Required action: Once the pictures are set aside, reproduce the remaining data exactly.

↓

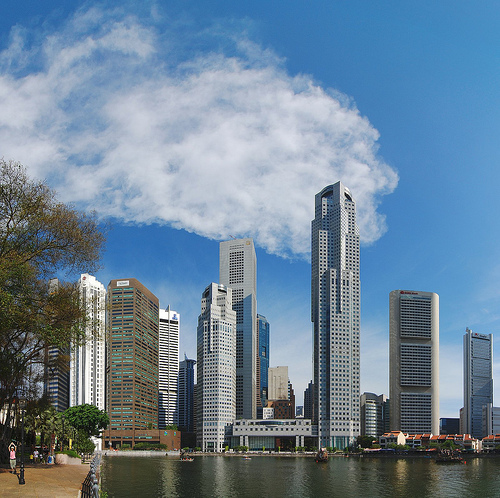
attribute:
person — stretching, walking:
[7, 441, 27, 478]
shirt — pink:
[7, 448, 21, 459]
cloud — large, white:
[125, 62, 378, 232]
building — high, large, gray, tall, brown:
[296, 162, 374, 449]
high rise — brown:
[102, 273, 179, 446]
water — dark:
[251, 469, 368, 496]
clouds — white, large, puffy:
[3, 11, 387, 269]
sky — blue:
[43, 5, 480, 166]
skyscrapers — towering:
[92, 183, 456, 438]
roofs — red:
[418, 430, 471, 442]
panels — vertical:
[112, 296, 167, 431]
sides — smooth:
[321, 226, 356, 441]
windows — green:
[111, 318, 137, 346]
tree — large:
[3, 167, 88, 377]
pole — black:
[17, 465, 28, 486]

↑

Your solution:
attribute:
person — stretching, walking:
[7, 441, 27, 478]
shirt — pink:
[7, 448, 21, 459]
cloud — large, white:
[125, 62, 378, 232]
building — high, large, gray, tall, brown:
[296, 162, 374, 449]
high rise — brown:
[102, 273, 179, 446]
water — dark:
[251, 469, 368, 496]
clouds — white, large, puffy:
[3, 11, 387, 269]
sky — blue:
[43, 5, 480, 166]
skyscrapers — towering:
[92, 183, 456, 438]
roofs — red:
[418, 430, 471, 442]
panels — vertical:
[112, 296, 167, 431]
sides — smooth:
[321, 226, 356, 441]
windows — green:
[111, 318, 137, 346]
tree — large:
[3, 167, 88, 377]
pole — black:
[17, 465, 28, 486]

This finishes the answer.